The light you do see in this image (which are really representations of radio waves, more on that later) isn’t just coming from the sides of the black hole, it’s coming from behind it, from in front of it, from all directions. Space and time is so warped, that some of the light orbits the black hole in a circle.
Yes, this is hard to wrap one’s mind around. Fortunately, the National Science Foundation made this handy animation, showing how the light warps, and slings around the black hole, leading to the image we see above.
But the new image is truly extraordinary because it, “lets us see for the first time the raw geometry of spacetime,” Doeleman of the Event Horizon Telescope tells me.
It’s a circle, just as the equations derived from Albert Einstein tell us.
The final thing that we should appreciate about the black hole image: that we can see it at all
The telescopes used in the Event Horizon effort were radio telescopes. That means they only “see” radio frequencies on the electromagnetic spectrum. It could have been the case that all the activity surrounding the black hole could have absorbed or blocked those radio waves from reaching us.
“The [material] around the black hole is transparent to radio waves, so we can see through all the hot gas trying to get through the event horizon,” Doeleman says. “Otherwise all we’d see would be some big blob.”

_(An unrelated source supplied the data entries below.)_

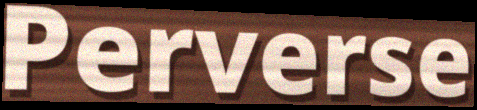
Perverse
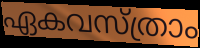
ഏകവസ്ത്രാം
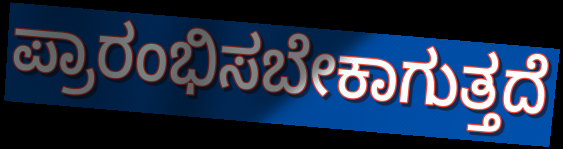
ಪ್ರಾರಂಭಿಸಬೇಕಾಗುತ್ತದೆ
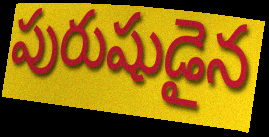
పురుషుడైన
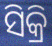
ସିକ୍ରି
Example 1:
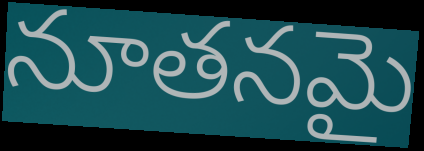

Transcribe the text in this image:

నూతనమై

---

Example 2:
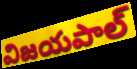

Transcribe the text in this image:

విజయపాల్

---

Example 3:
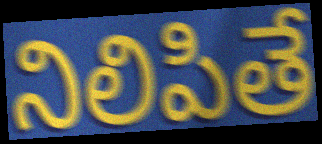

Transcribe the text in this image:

నిలిపితే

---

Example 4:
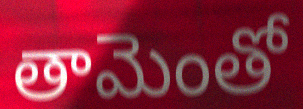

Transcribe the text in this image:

తామెంతో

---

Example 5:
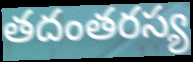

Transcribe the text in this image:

తదంతరస్య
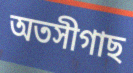
অতসীগাছ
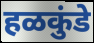
हळकुंडे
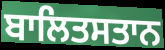
ਬਾਲਿਤਸਤਾਨ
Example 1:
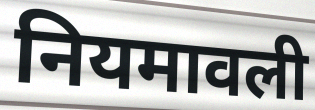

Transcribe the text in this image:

नियमावली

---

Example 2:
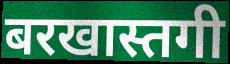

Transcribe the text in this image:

बरखास्तगी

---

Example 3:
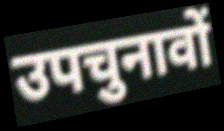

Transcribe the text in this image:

उपचुनावों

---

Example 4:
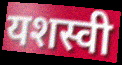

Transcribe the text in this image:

A lot of things had to go right for this image to come together.
There had to be some radiation emanating from the outskirts of the black hole, and it had to reach Earth without being knocked off course or occluded by a celestial object. The Event Horizon team constructed a virtual telescope the size of the Earth to view that radiation (more on how that works here). It’s a coincidence that the right size of telescope to see this black hole is the size of the Earth. If astronomers needed a telescope larger than Earth, they’d be out of luck.
Then comes the human collaboration: Eight observatories all over the world had to sync up their clocks to an absurdly specific degree.
With more images like this, we can better understand the black holes that lie at the centers of galaxies. We can better understand how our theories of gravity work in the most extreme of conditions. And know, it’s possible another image of a black hole might be coming in the future. The Event Horizon team also tried to take a shot of the black hole at the center of our own galaxy, called Sagittarius A* (pronounced aloud it’s “Sagittarius A star”).
“There’s nothing wrong with that data [on the black hole at the center of our galaxy],” Doeleman says. They just decided to analyze the M87 data first, he says.
Black holes are some of the strangest things in our universe. They’re at the same time tiny and massive. And they push our understanding of the universe to its extreme. We should hope to see more of them.